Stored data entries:

--*--

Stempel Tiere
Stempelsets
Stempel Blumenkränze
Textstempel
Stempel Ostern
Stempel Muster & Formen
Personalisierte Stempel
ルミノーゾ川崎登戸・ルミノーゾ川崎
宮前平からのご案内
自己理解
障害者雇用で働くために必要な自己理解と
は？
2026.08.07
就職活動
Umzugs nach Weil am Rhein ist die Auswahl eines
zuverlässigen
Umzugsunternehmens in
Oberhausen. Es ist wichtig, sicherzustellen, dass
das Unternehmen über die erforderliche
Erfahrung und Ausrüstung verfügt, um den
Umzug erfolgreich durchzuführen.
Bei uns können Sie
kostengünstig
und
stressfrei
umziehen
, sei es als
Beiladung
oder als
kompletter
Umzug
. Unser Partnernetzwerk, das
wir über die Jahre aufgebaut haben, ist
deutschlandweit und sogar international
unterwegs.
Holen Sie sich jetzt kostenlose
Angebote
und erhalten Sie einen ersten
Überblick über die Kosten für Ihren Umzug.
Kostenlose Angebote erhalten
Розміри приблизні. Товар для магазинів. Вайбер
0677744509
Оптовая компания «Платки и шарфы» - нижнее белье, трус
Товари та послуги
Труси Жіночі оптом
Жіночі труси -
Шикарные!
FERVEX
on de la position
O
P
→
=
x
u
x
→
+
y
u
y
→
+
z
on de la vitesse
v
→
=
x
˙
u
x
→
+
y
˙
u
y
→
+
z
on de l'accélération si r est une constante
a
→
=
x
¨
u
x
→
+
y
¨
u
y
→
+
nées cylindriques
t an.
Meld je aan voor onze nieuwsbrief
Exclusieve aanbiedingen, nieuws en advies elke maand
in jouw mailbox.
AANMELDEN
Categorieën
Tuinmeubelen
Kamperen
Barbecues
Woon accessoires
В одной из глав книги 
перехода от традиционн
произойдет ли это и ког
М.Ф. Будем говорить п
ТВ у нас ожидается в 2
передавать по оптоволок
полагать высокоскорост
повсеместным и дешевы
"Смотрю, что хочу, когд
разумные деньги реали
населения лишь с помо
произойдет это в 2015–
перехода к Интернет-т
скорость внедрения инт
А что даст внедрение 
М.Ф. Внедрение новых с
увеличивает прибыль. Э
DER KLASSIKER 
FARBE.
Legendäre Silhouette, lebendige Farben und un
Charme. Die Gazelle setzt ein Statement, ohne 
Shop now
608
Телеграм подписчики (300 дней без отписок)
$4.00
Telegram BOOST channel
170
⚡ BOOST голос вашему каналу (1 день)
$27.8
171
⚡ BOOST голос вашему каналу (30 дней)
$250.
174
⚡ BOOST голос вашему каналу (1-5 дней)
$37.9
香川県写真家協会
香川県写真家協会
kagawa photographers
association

--*--

Locate each line in the entries above that contains the word "Angebote", treating case as significant, and copy those lines.

Angebote
Kostenlose Angebote erhalten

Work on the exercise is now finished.